The humanitarian suffering in the besieged territory, and the prospect of an assault on Rafah, have opened a clear rift between the two allies.

Mr Biden and Mr Netanyahu spoke by phone on Monday, after which White House national security adviser Jake Sullivan said Washington had made it clear a ground operation into the town “would be a mistake”.

“It would lead to more innocent civilian deaths, worsen the already dire humanitarian crisis, deepen the anarchy in Gaza and further isolate Israel internationally,” Mr Sullivan said.

Israel, which pounded Rafah overnight, killing at least 14 people, agreed to send a team of Israeli officials to Washington to discuss the plan for the town. But Mr Netanyahu insisted on Tuesday that he had told Mr Biden there was “no way” to eliminate Hamas ”except by going in on the ground”.

A Palestinian woman with her child in a Gaza hospital
A Palestinian woman with her child in a Gaza hospital (REUTERS)

Meanwhile, the US secretary of state, Antony Blinken, announced a trip to the Middle East, where he would meet senior leaders of Egypt and Saudi Arabia to “discuss the right architecture for a lasting peace”. Unusually, Mr Blinken made no mention of a stop in Israel itself.

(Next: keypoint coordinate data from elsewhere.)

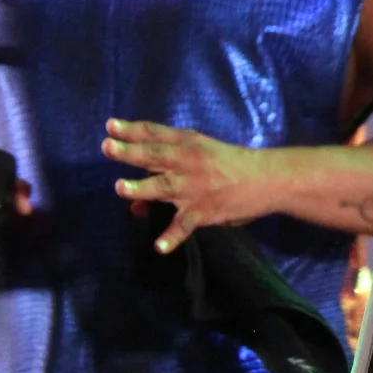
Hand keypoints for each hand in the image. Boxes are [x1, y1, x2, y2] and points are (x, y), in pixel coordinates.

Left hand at [107, 119, 281, 252]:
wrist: (266, 179)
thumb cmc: (228, 164)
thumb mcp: (201, 155)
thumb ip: (167, 171)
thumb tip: (134, 201)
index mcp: (188, 144)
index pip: (156, 134)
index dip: (131, 129)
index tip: (110, 125)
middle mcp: (189, 163)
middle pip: (155, 156)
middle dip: (130, 152)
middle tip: (107, 147)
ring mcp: (195, 188)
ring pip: (165, 187)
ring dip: (142, 188)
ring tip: (122, 189)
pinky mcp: (204, 211)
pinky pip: (185, 226)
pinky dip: (172, 237)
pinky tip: (159, 247)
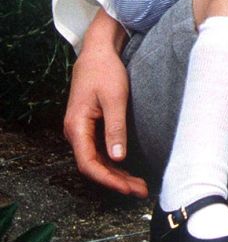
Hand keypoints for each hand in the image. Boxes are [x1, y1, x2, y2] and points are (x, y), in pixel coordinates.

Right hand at [62, 9, 147, 196]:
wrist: (97, 51)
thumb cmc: (105, 71)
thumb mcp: (115, 98)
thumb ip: (115, 128)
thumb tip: (118, 158)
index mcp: (76, 126)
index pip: (89, 164)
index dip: (108, 179)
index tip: (128, 189)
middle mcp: (74, 131)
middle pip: (93, 165)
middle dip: (116, 180)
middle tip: (140, 190)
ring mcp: (80, 130)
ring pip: (96, 160)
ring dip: (116, 173)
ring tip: (137, 185)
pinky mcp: (89, 126)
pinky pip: (98, 150)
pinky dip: (113, 161)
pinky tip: (127, 168)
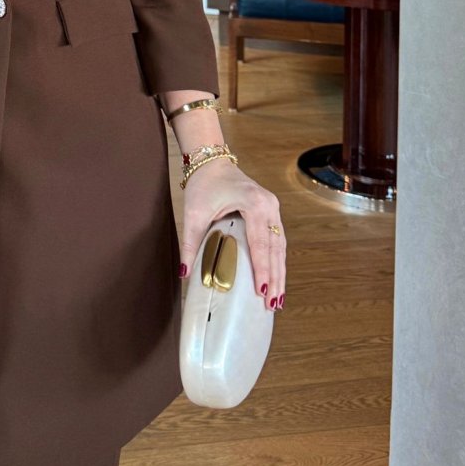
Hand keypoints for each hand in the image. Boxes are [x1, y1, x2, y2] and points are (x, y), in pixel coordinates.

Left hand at [179, 158, 285, 310]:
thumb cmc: (203, 185)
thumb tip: (184, 273)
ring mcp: (273, 206)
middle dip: (275, 278)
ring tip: (277, 298)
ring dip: (279, 272)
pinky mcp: (271, 210)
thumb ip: (190, 243)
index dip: (262, 270)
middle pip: (275, 248)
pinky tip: (276, 278)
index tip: (263, 292)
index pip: (259, 243)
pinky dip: (277, 260)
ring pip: (280, 246)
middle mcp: (268, 204)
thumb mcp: (193, 214)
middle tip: (272, 304)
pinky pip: (277, 239)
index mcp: (253, 203)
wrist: (211, 161)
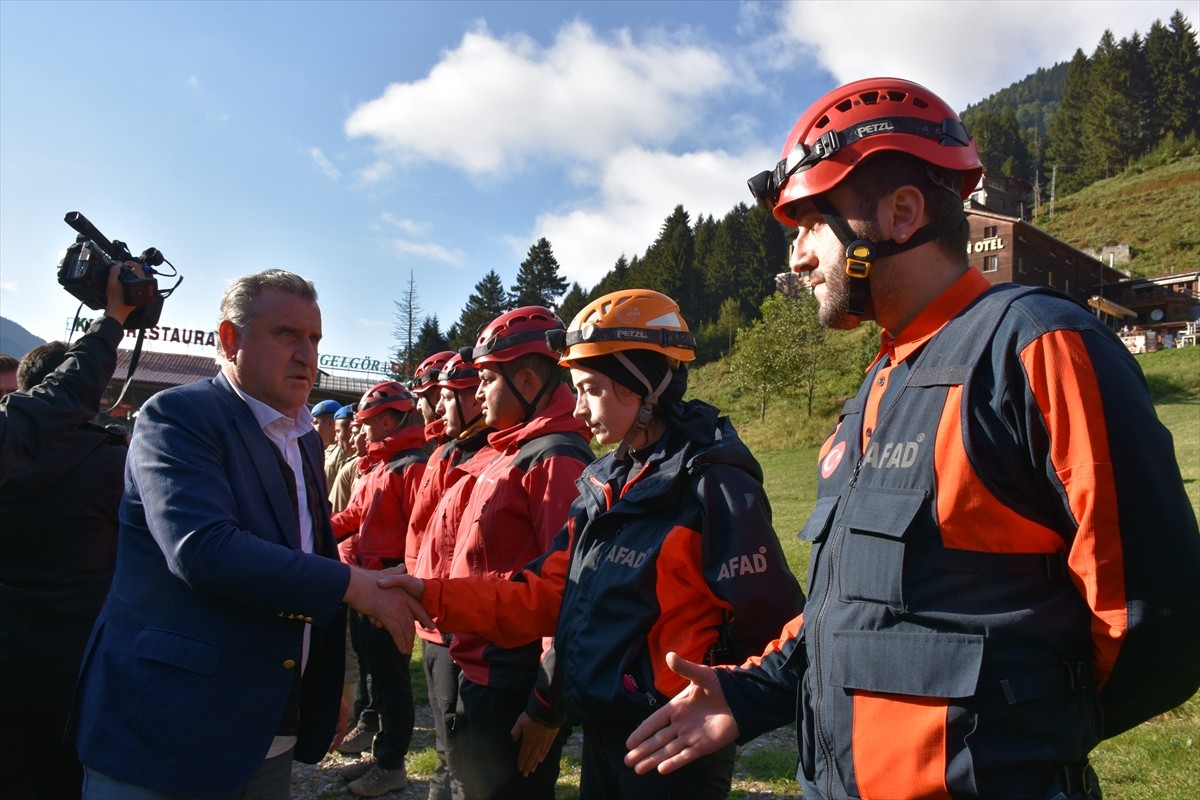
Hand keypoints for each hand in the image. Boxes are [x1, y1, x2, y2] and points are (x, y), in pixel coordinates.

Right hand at [105, 261, 142, 324]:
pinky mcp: (140, 298)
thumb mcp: (112, 282)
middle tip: (125, 268)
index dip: (131, 263)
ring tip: (124, 275)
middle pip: (140, 274)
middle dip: (133, 269)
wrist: (116, 311)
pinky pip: (138, 288)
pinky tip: (125, 284)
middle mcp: (142, 288)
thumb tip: (117, 265)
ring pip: (139, 281)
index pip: (138, 268)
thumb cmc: (115, 299)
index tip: (126, 264)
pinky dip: (133, 284)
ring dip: (132, 276)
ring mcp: (142, 294)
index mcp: (138, 283)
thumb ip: (114, 271)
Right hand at [343, 566, 431, 652]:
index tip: (432, 626)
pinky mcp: (388, 615)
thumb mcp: (384, 574)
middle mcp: (402, 601)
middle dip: (412, 634)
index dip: (425, 617)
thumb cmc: (365, 580)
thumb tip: (402, 567)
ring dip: (406, 642)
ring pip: (405, 629)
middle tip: (411, 645)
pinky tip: (402, 649)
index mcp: (402, 593)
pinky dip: (400, 642)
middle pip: (411, 621)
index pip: (417, 608)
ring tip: (406, 651)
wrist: (356, 583)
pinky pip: (397, 632)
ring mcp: (396, 608)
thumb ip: (394, 573)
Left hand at [511, 712, 557, 776]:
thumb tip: (514, 739)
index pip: (524, 754)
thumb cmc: (532, 716)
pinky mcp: (550, 739)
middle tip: (525, 774)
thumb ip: (516, 731)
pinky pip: (546, 750)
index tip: (520, 769)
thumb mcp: (520, 722)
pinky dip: (543, 756)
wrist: (548, 711)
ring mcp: (544, 742)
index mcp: (528, 740)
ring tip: (532, 769)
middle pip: (531, 758)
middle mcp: (536, 744)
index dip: (521, 762)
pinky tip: (541, 760)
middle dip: (528, 766)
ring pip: (538, 756)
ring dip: (535, 763)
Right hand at [624, 652, 738, 774]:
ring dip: (653, 759)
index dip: (641, 732)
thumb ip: (684, 668)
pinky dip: (674, 763)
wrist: (740, 698)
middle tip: (627, 761)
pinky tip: (661, 770)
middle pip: (657, 740)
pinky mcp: (703, 745)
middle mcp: (680, 724)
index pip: (654, 722)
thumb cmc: (720, 684)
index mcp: (677, 708)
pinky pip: (686, 756)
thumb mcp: (700, 674)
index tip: (629, 742)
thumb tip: (669, 655)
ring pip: (667, 750)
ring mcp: (691, 736)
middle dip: (642, 750)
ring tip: (637, 769)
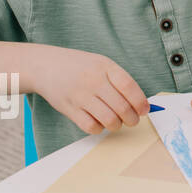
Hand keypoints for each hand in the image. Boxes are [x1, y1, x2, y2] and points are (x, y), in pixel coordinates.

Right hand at [32, 45, 147, 133]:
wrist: (46, 66)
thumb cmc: (80, 67)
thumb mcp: (102, 64)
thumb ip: (120, 80)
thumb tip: (140, 103)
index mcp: (105, 67)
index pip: (129, 86)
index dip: (140, 101)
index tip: (145, 110)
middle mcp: (93, 81)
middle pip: (121, 106)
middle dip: (132, 118)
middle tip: (133, 120)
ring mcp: (80, 96)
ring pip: (108, 119)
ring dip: (117, 125)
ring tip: (117, 122)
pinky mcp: (69, 109)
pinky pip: (90, 126)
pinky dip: (100, 128)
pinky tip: (100, 123)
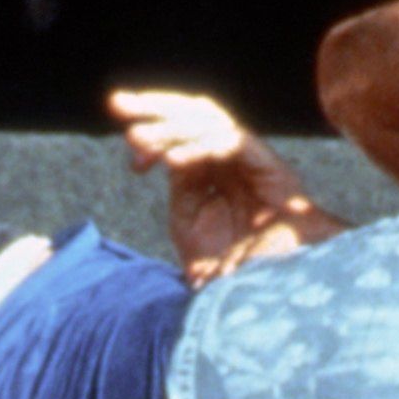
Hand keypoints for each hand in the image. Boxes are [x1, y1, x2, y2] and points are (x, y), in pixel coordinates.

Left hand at [110, 90, 336, 284]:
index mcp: (215, 175)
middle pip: (194, 116)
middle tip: (116, 103)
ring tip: (137, 139)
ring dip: (170, 126)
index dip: (152, 137)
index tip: (133, 161)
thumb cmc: (239, 272)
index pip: (181, 137)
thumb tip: (159, 158)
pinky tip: (173, 161)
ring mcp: (253, 163)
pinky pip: (232, 143)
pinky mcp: (272, 170)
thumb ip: (181, 194)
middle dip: (153, 107)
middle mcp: (234, 162)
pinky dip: (200, 147)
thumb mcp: (194, 232)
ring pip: (210, 122)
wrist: (282, 294)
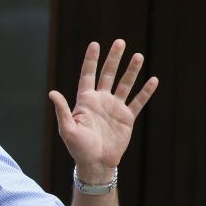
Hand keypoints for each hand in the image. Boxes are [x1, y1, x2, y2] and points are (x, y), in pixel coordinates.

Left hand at [48, 39, 158, 182]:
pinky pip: (138, 101)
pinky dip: (146, 91)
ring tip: (138, 56)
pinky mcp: (127, 117)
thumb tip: (52, 93)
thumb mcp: (67, 129)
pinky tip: (153, 80)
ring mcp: (115, 108)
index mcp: (85, 101)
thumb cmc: (78, 148)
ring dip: (131, 71)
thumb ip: (62, 110)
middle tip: (120, 42)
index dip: (91, 60)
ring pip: (124, 84)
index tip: (95, 44)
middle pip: (108, 75)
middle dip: (114, 58)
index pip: (88, 75)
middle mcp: (101, 101)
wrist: (96, 163)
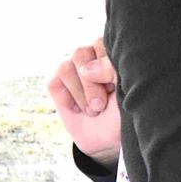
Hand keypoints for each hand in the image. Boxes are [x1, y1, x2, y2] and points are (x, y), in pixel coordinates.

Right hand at [48, 38, 121, 164]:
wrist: (108, 139)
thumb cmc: (122, 113)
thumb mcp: (126, 90)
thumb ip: (111, 70)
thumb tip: (86, 68)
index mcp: (108, 53)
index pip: (100, 43)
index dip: (106, 66)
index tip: (116, 86)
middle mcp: (89, 56)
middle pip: (79, 53)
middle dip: (91, 84)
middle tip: (103, 102)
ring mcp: (71, 69)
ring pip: (65, 68)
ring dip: (81, 94)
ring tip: (94, 109)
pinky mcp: (56, 85)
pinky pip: (54, 85)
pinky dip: (68, 101)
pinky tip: (79, 109)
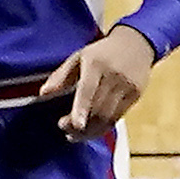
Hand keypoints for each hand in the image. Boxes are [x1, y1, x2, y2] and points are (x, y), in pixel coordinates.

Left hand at [48, 26, 157, 144]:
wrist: (136, 43)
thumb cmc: (101, 52)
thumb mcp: (78, 57)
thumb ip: (60, 76)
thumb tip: (43, 93)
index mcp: (96, 64)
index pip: (88, 89)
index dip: (81, 108)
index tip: (75, 124)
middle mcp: (113, 76)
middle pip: (98, 109)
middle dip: (81, 126)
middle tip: (66, 131)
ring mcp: (127, 87)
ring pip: (108, 117)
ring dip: (91, 131)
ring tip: (75, 135)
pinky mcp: (136, 95)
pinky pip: (118, 118)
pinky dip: (103, 128)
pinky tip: (92, 130)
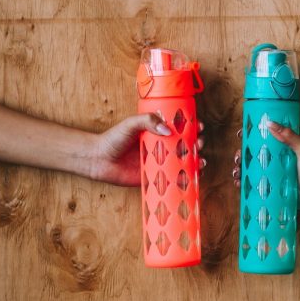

Back on the wards of Kamal Adwan hospital, doctors tell The Independent they are desperate. They are suffered from electricity blackouts, medicine and food shortages and a lack of clean water.

“Imagine performing surgeries without proper hand washing before the procedure, [as] we don’t have the water?” Mr Kahlout asks in desperation.

“As for treatments, it cannot be described as catastrophic because there are no treatments available to begin with,” he adds “People are living under the mercy of war.”